Who needs Ord for Sets and Maps anyway?
Okasaki, C. DR EECS
Christopher.Okasaki at usma.edu
Tue Jan 17 11:23:17 EST 2006
Adrian Hey wrote:
> Well, speaking of "non-trivial comparisons" reminds me of something
> that's been worrying me about this whole approach to implementing
> Sets and Maps. I.E. Requiring that element/key types are instances
> of Ord and assuming that lookup etc is achieved by performing some
> kind of binary search.
>
> This seems wrong in general. [...]
and
> This also highlights another reason why IMO specifying "biasing"

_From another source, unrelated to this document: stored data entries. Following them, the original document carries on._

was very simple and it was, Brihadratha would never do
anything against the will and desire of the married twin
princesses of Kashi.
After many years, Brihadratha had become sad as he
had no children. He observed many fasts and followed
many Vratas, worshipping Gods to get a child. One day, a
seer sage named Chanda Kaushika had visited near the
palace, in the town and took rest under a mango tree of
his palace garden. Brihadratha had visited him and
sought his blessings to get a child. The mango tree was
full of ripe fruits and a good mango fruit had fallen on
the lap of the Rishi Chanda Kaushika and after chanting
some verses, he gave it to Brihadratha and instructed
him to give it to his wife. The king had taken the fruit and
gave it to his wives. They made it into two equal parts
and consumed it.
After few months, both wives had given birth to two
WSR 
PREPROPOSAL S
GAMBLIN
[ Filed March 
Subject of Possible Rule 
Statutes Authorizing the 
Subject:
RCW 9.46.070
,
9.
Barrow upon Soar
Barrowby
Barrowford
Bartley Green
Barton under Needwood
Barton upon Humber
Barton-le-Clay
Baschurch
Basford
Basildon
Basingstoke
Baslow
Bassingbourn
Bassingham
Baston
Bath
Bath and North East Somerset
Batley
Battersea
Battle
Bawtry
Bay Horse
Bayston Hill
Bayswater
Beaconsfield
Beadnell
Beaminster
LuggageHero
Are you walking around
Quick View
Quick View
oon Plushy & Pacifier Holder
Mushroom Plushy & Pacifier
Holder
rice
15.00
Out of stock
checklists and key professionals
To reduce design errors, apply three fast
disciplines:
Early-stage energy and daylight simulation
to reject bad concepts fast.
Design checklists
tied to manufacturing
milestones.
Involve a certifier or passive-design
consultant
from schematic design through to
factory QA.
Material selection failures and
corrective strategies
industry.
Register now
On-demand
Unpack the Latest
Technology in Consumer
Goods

> is bad, because doing this implicitly assumes that Sets/Maps somehow
> contain concrete structural representations of elements/keys.
> This is not necessarily so. It's not true with any implementation
> like that described above (or even simple tries).
You've just highlighted why the collections hierarchy in Edison was a
lattice of 8 classes. Basically, there are two choices in each of three
different dimensions:
1. The set/map distinction
2. Require Ord or don't (your first point above)
3. "Observable" or not (your second point above)
I think the last point is the one that caused the most confusion, but it
is exactly the issue you highlight above -- some structures contain the
actual elements/keys, but some (such as tries or sets based on bitmaps)
don't. The non-observable parts of the hierarchy are there precisely to
support implementations like tries and bitmaps where it is not easy to
get your hands on the actual elements.